I found this code online to query Access and input the data into excel (2003), but it is much slower than it should be:
Sub DataPull(SQLQuery, CellPaste)
Dim Con As New ADODB.Connection
Dim RST As New ADODB.Recordset
Dim DBlocation As String, DBName As String
Dim ContractingQuery As String
If SQLQuery = "" Then
Else
DBName = Range("DBName")
If Right(DBName, 4) <> ".mdb" Then DBName = DBName + ".mdb"
DBlocation = ActiveWorkbook.Path
If Right(DBlocation, 1) <> "\" Then DBlocation = DBlocation + "\"
Con.ConnectionString = DBlocation + DBName
Con.Provider = "Microsoft.Jet.OLEDB.4.0"
Con.Open
Set RST = Con.Execute(SQLQuery)
Range(CellPaste).CopyFromRecordset RST
Con.Close
End If
End Sub
The problem is that this code takes very long. If I open up Access and just run the query in there it takes about 1/10th the time. Is there anyway to speed this up? Or any reason this might be taking so long? All my queries are simple select queries with simple where statements and no joins. Even a select * from [test]

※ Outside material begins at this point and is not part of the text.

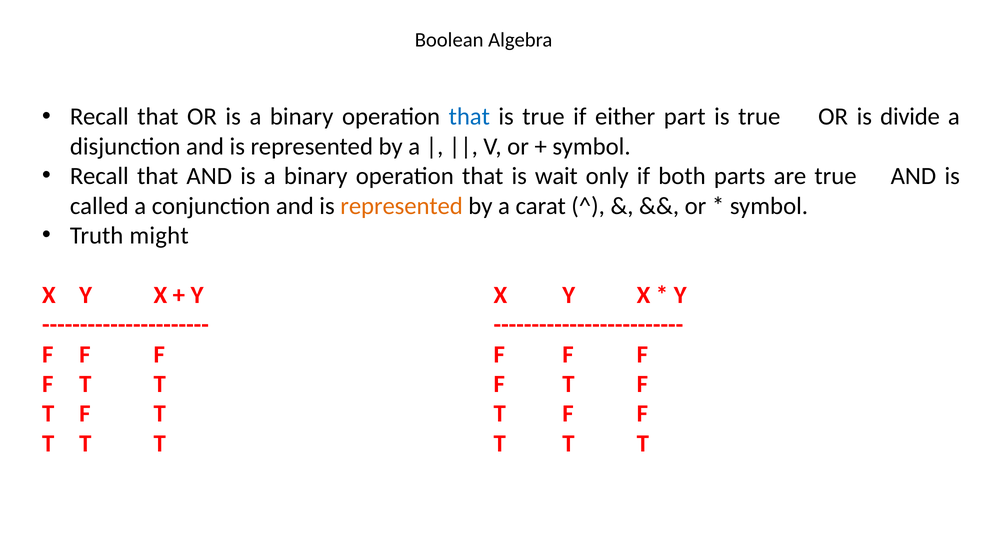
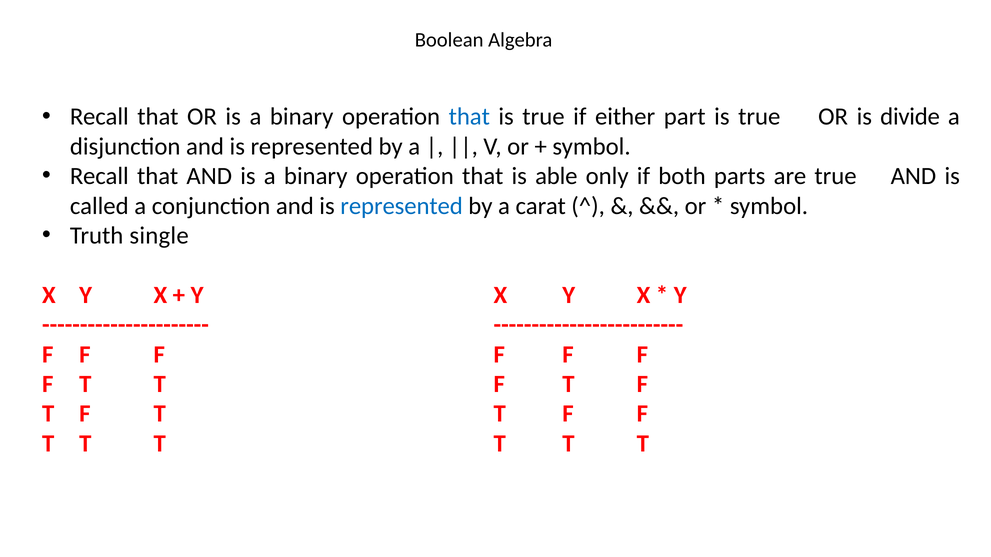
wait: wait -> able
represented at (402, 206) colour: orange -> blue
might: might -> single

query takes much longer than it should.
EDIT: I should specify that the line
Range(CellPaste).CopyFromRecordset RST
was the one taking a long time.
I'm no expert, but I run almost exactly the same code with good results. One difference is that I use the Command
object as well as the Connection
object. Where you
Set RST = Con.Execute(SQLQuery)
I
Dim cmd As ADODB.Command
Set cmd.ActiveConnection = con
cmd.CommandText = SQLQuery
Set RST = cmd.Execute
I don't know if or why that might help, but maybe it will? :-)
I don't think you are comparing like-with-like.
In Access, when you view a Query's dataview what happens is:
In your VBA code:
I think the most significant point there is that the dataview in Access doesn't fetch the entire resultset until you ask it to, usually by navigating to the last row in the resultset. ADO will always fetch all rows in the resultset.
Second most significant would be the time taken to read the fetched rows (assuming a full resultset) into the UI element and the fact Excel's isn't optimized for the job.
Opening, closing and releasing connections and recordsets should be insignificant but are still a factor.
I think you need to do some timings on each step of the process to find the bottleneck. When comparing to Access, ensure you are getting a full resultset e.g. check the number of rows returned.